Forum Moderators: phranque
I have put together a very simple mod_rewrite redirect (in Apache 2.0 running on Solaris 9) that is supposed to take a request to [mail.somedomain.com...] on port 80 and redirect it to an https request on port 446, [mail.somedomain.com:446....] It works for Mozilla and other clients, but fails to work with IE 6.0. Here is the code:
<VirtualHost *>
ServerName mail.somedomain.com
ServerAlias mail.somedomain.com
UserDir disabled
RewriteEngine On
# route to [mail.somedomain.com:446...]
RewriteRule ^/(.*) [mail.somedomain.com:446...] [L,R]
RewriteLog /usr/local/apache/logs/mail-rewrite.log
RewriteLogLevel 9
</VirtualHost>
I did some searching on the net for a solution to this problem, and came accross some references to the "keepalive" apache directive not working well with older versions of MSIE when doing a 302 redirect to https, but nothing with regards to version 6. I also found the following in the httpd.conf file:
BrowserMatch "MSIE 4\.0b2;" nokeepalive downgrade-1.0 force-response-1.0
which I thought may help. I commented out this line and changed it to:
BrowserMatch "MSIE" nokeepalive downgrade-1.0 force-response-1.0
in hopes of capturing all MSIE browser levels, but it didn't resolve the problem. I changed the redirect from https to http on a non-secure port and it worked, so this is indicative of a problem redirecting to https for IE clients.

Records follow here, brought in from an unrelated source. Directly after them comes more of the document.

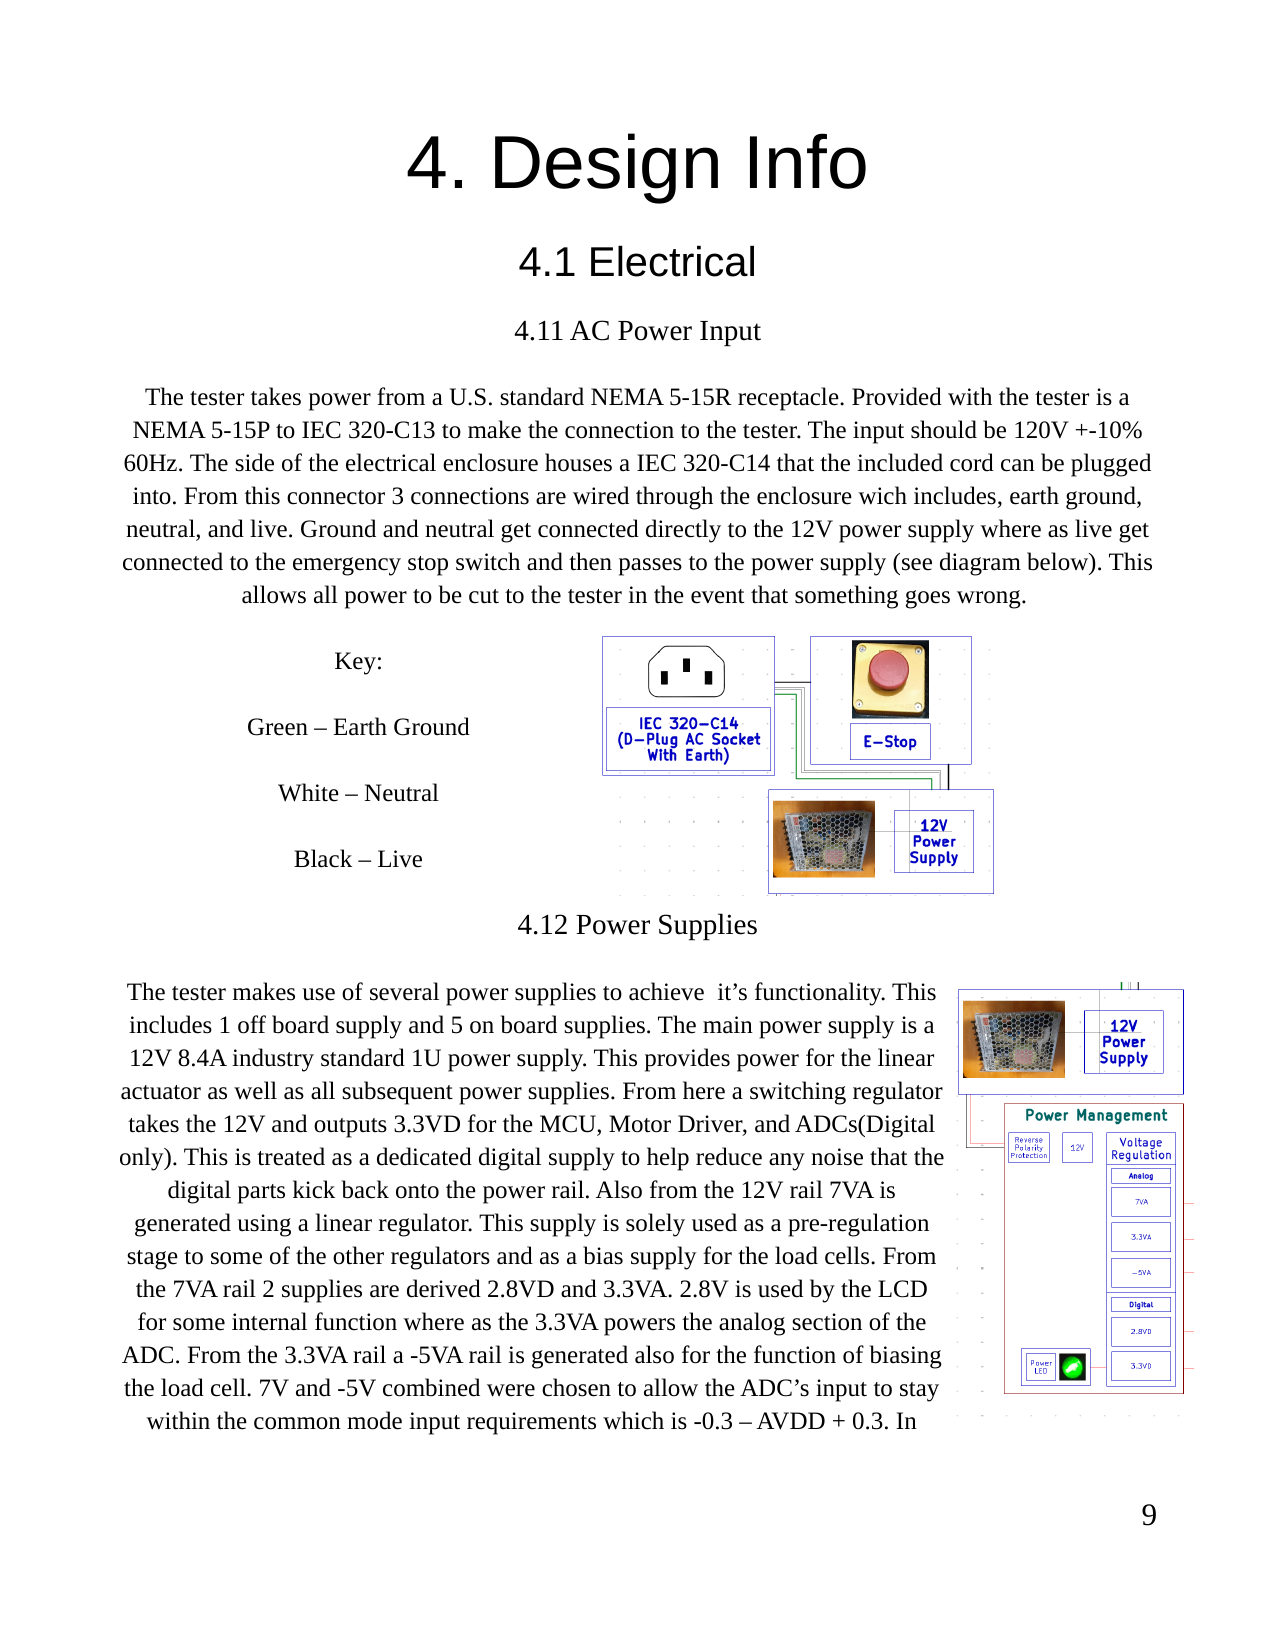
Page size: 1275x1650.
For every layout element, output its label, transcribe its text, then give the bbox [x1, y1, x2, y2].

text White – Neutral [118, 760, 1157, 807]
picture [945, 982, 1021, 1419]
text Black – Live [118, 826, 1157, 873]
subtitle 4.12 Power Supplies [118, 907, 1157, 940]
text Key: [118, 628, 1157, 675]
text Green – Earth Ground [118, 694, 1157, 741]
subtitle 4. Design Info [118, 118, 1157, 204]
text The tester takes power from a U.S. standard NEMA 5-15R receptacle. Provided with the tester is a NEMA 5-15P to IEC 320-C13 to make the connection to the tester. The input should be 120V +-10% 60Hz. The side of the electrical enclosure houses a IEC 320-C14 that the included cord can be plugged into. From this connector 3 connections are wired through the enclosure wich includes, earth ground, neutral, and live. Ground and neutral get connected directly to the 12V power supply where as live get connected to the emergency stop switch and then passes to the power supply (see diagram below). This allows all power to be cut to the tester in the event that something goes wrong. [118, 359, 1157, 609]
subtitle 4.1 Electrical [118, 238, 1157, 286]
subtitle 4.11 AC Power Input [118, 313, 1157, 346]
text The tester makes use of several power supplies to achieve it’s functionality. This includes 1 off board supply and 5 on board supplies. The main power supply is a 12V 8.4A industry standard 1U power supply. This provides power for the linear actuator as well as all subsequent power supplies. From here a switching regulator takes the 12V and outputs 3.3VD for the MCU, Motor Driver, and ADCs(Digital only). This is treated as a dedicated digital supply to help reduce any noise that the digital parts kick back onto the power rail. Also from the 12V rail 7VA is generated using a linear regulator. This supply is solely used as a pre-regulation stage to some of the other regulators and as a bias supply for the load cells. From the 7VA rail 2 supplies are derived 2.8VD and 3.3VA. 2.8V is used by the LCD for some internal function where as the 3.3VA powers the analog section of the ADC. From the 3.3VA rail a -5VA rail is generated also for the function of biasing the load cell. 7V and -5V combined were chosen to allow the ADC’s input to stay within the common mode input requirements which is -0.3 – AVDD + 0.3. In [118, 953, 1157, 1435]
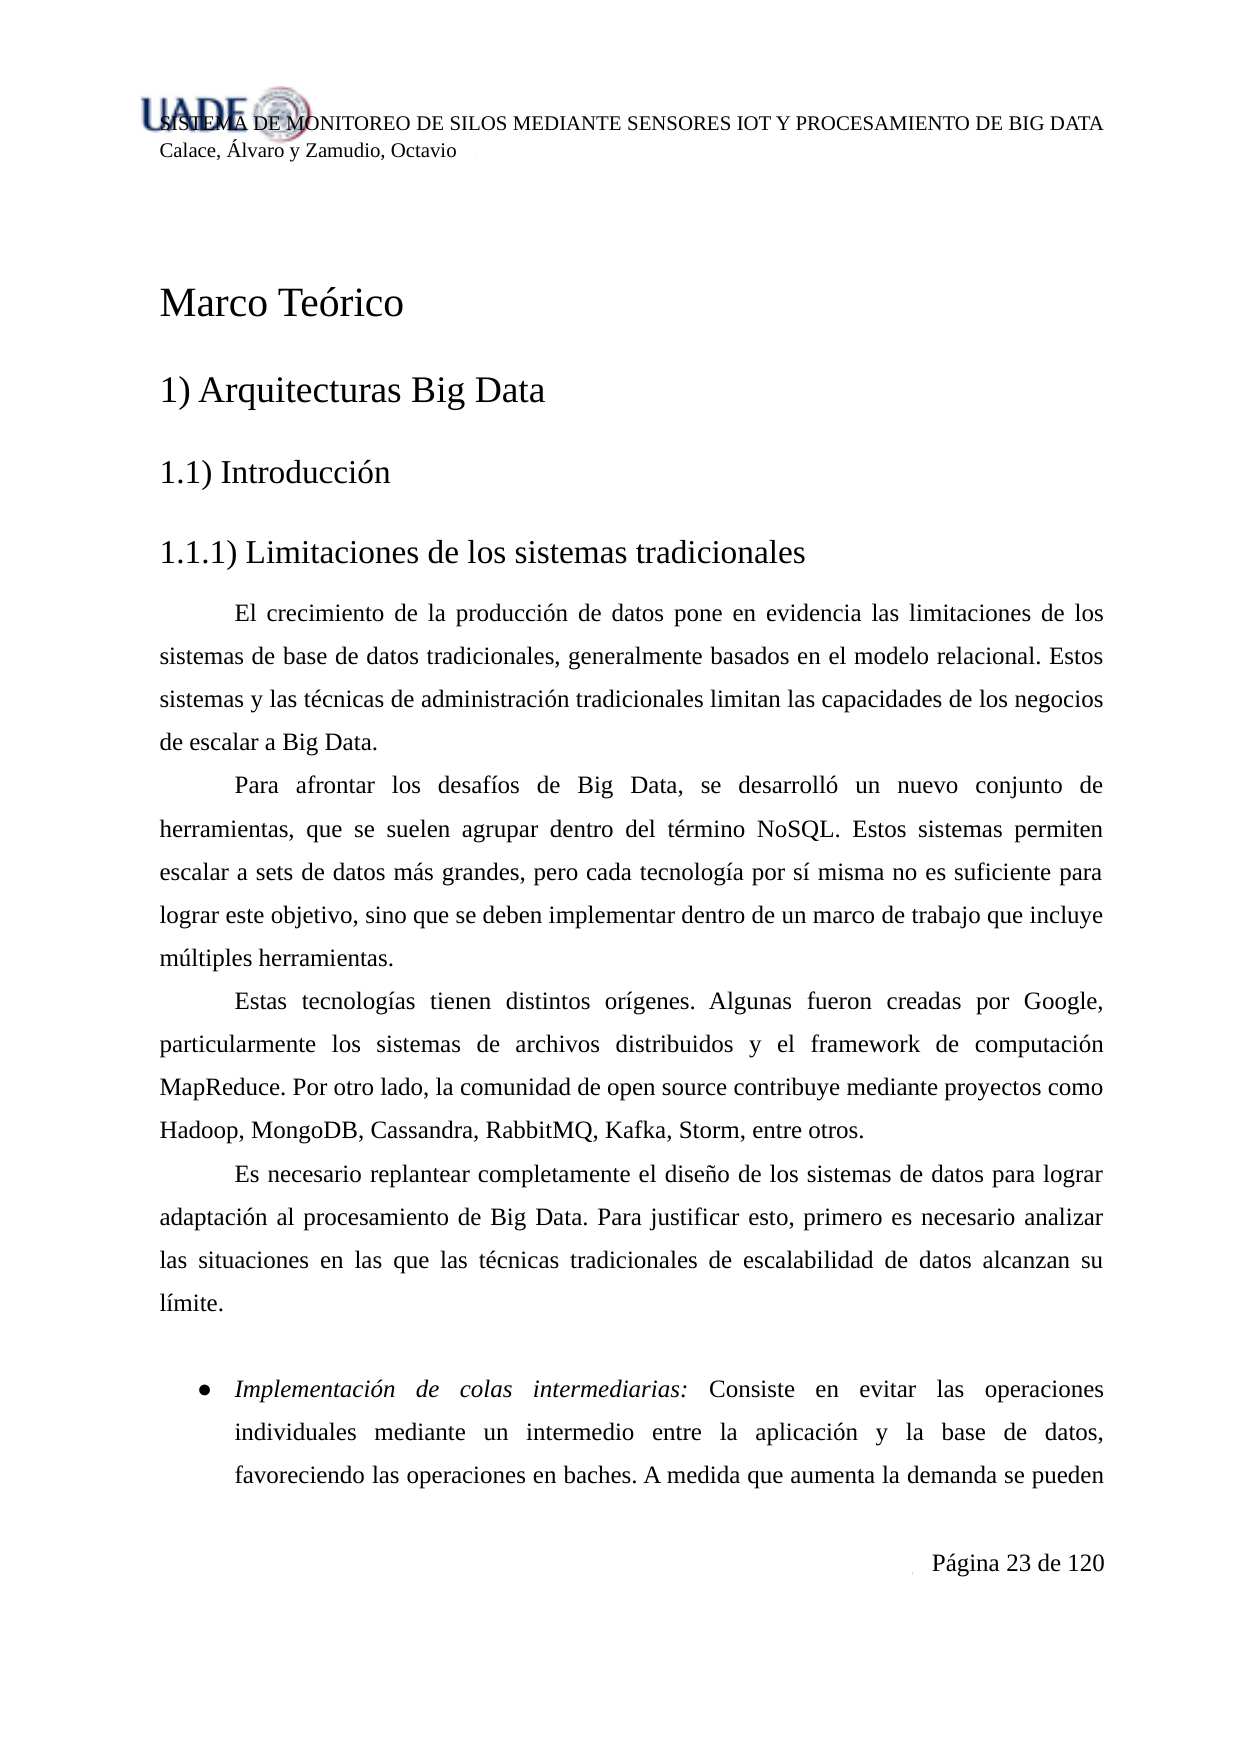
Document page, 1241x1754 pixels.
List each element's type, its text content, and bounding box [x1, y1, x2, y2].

Any help would be GREATLY appreciated.
Best Regards,
SR123
Okay, found the following with more troubleshooting. I changed the technique I was using for the redirect from using mod_rewrite in the virtual host directive, to just using PHP to the the redirect.
Here is the new virtual host directive:
<VirtualHost *>
ServerName mail.somedomain.com
ServerAlias mail.somedomain.com
DocumentRoot /usr/local/apache/htdocs/.../mail.somedomain.com UserDir disabled
AddType image/x-icon .ico
CustomLog logs/mail.xsmsystems.com combined
DirectoryIndex index.php index.php3 index.html index.htm *.htm
</VirtualHost>
in the /usr/local/apache/htdocs.../mail.somedomain.com dir I have an index.php file with the following code in it:
<?php // The sole purpose of this page is to
// redirect the user to the following URL:
// [mail.somedomain.com:446...]
header("Location:https://mail.somedomain.com:446");
?>
When I retried going to [mail.somedomain.com...] from IE it still failed to load the page but it worked in Mozilla, again.

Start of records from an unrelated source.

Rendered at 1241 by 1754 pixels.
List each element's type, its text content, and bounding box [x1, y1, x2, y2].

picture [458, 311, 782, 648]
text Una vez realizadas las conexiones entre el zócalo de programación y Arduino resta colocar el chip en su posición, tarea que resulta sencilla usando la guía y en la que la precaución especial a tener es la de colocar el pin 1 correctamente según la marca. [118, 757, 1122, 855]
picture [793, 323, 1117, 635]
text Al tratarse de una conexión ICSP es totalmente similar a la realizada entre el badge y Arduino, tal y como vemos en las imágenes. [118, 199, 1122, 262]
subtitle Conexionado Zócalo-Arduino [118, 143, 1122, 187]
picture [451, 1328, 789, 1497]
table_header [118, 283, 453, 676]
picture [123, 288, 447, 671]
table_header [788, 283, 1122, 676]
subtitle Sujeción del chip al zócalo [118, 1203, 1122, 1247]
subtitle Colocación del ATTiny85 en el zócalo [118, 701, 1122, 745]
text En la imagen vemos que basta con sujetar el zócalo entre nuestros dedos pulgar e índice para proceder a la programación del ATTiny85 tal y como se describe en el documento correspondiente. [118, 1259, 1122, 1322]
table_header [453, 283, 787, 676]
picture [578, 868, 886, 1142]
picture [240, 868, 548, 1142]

This seems to suggest that regardless of how I do the redirect, IE can't handle it.
One other interesting caveat. We are using a self-signed certificate on the redirected-to URL on port 446. IE and Mozilla both have no problem when you type the URL into the Address bar directly, so the cert itself is not the problem. But, I tried redirecting to another https page, namely login.yahoo.com, and it WORKED in IE, whereas redirecting to the site with the self-signed cert failed.
Regards,
SR123
Jim
Thanks for the reply. I'll check out the cert, although as I mentioned, if I simply type the URL in by hand into the browser:
It loads up fine, even with the self-signed cert.
It only fails to load upon redirection from http to https. The cert gets presented and I accept it, but then I get the page not found error... Totally bizarre, because it works fine when I use Mozilla.

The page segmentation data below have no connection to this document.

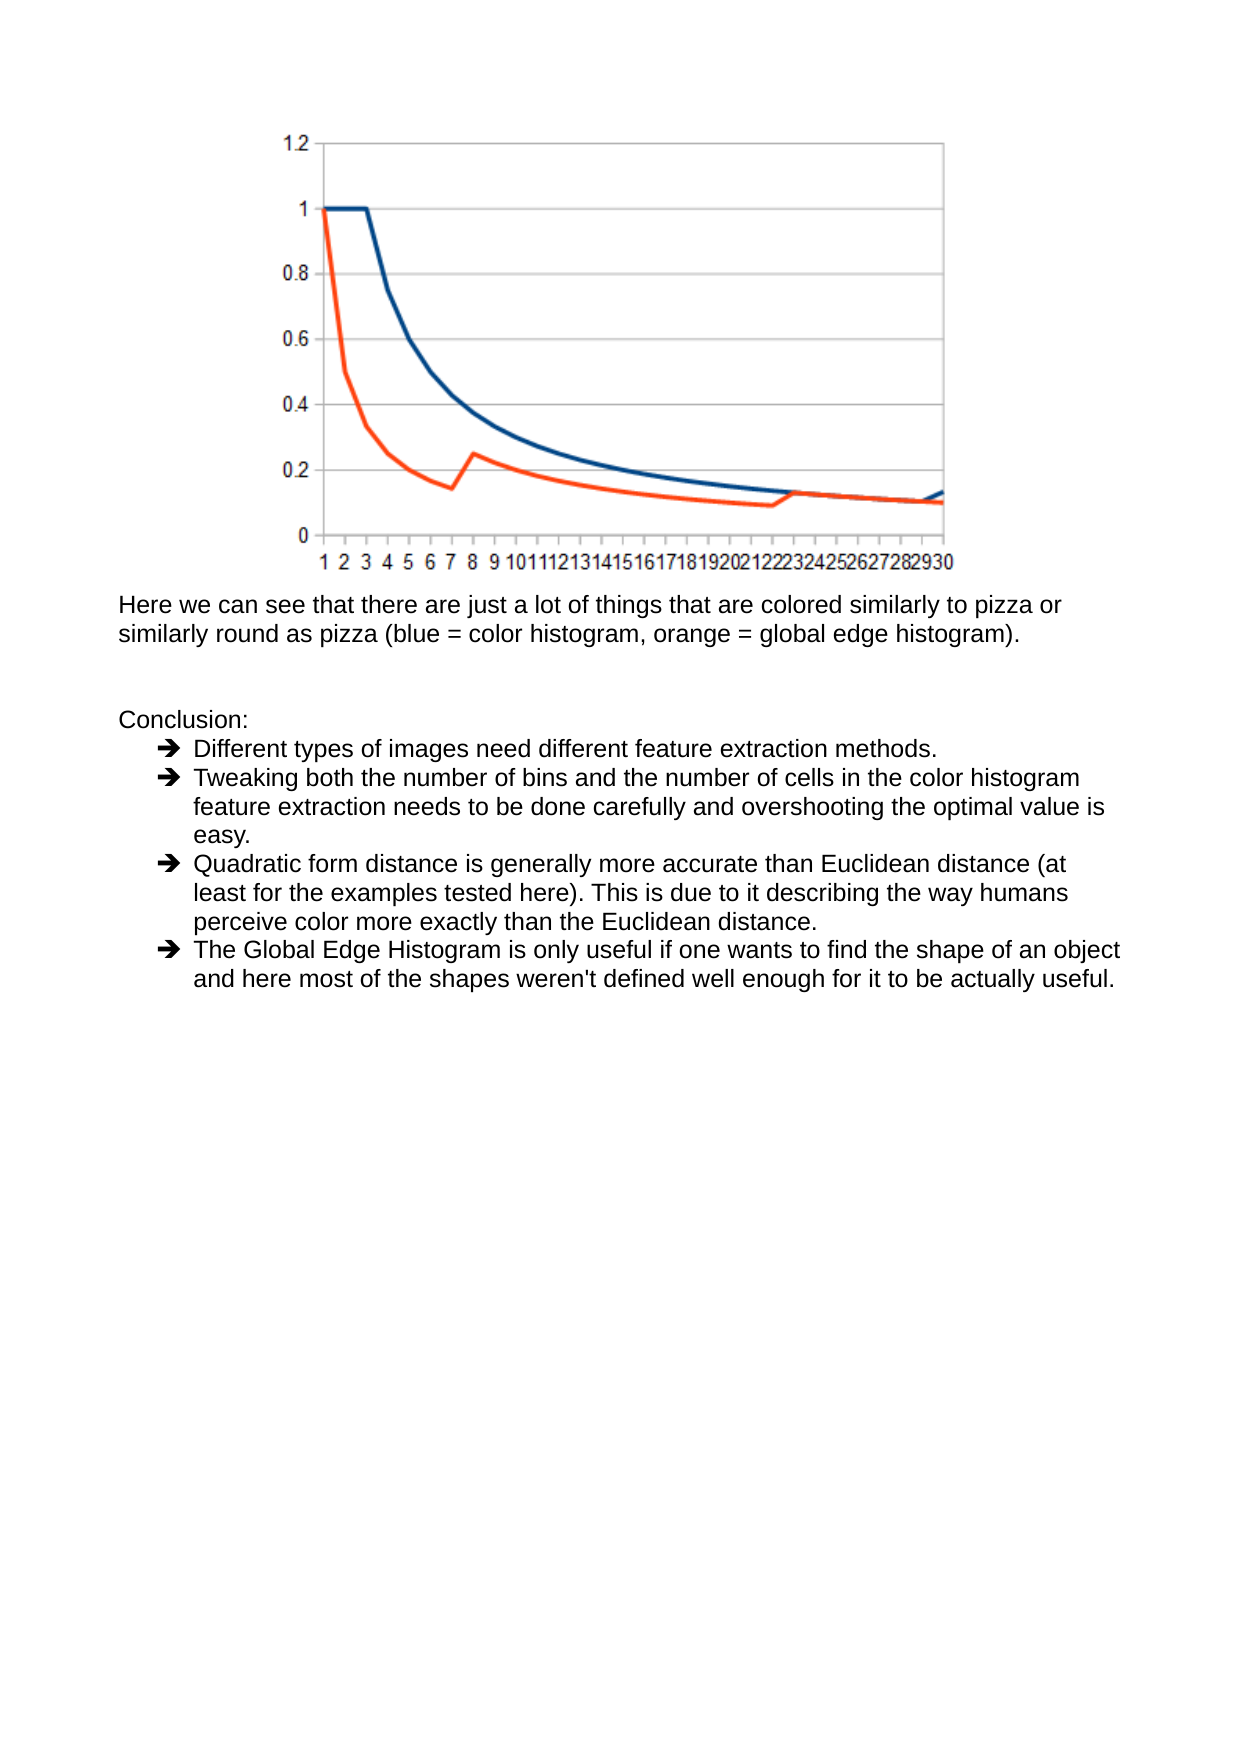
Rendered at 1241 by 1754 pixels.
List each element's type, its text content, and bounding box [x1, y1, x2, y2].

text Here we can see that there are just a lot of things that are colored similarly to pizza or similarly round as pizza (blue = color histogram, orange = global edge histogram). [118, 118, 1122, 647]
text Conclusion: [118, 705, 1122, 734]
picture [271, 118, 970, 590]
list Quadratic form distance is generally more accurate than Euclidean distance (at least for the examples tested here). This is due to it describing the way humans perceive color more exactly than the Euclidean distance. [156, 849, 1122, 935]
list The Global Edge Histogram is only useful if one wants to find the shape of an object and here most of the shapes weren't defined well enough for it to be actually useful. [156, 935, 1122, 993]
list Tweaking both the number of bins and the number of cells in the color histogram feature extraction needs to be done carefully and overshooting the optimal value is easy. [156, 763, 1122, 849]
list Different types of images need different feature extraction methods. [156, 734, 1122, 763]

To summarize the problem symptoms exactly:
1) Going to [mail.somedomain.com...] is setup to redirect to [mail.somedomain.com:446...] using the methods described in my first two posts for this thread.
2) Works from Mozilla, doesn't work for IE, and that's for BOTH the techniques I used for the redirect.
3) Typing [mail.somedomain.com:446...] in the address bar WORKS for both Mozilla and IE.
4) When I change the redirection to a site that has a signed cert from a valid authority it works in both IE and Mozilla.
Regards,
Sam
<?php
if($HTTP_SERVER_VARS["HTTPS"]!= "on")
{
$newurl = "https://" . $_SERVER["SERVER_NAME"] . $_SERVER["REQUEST_URI"];
header("Location: $newurl");
header("Connection: close");
exit();
}
?>
This PHP will redirect the browser to the secure version of the page if they aren't on a secure connection. The only key line is the line that adds the "Connection: close" response header to tell IE it *must* close its keep-alive connection. It's a bug in IE. If this doesn't happen then IE thinks it can use its current connection to retrieve the redirected content. This can't happen, because it needs to re-establish a HTTPS connection.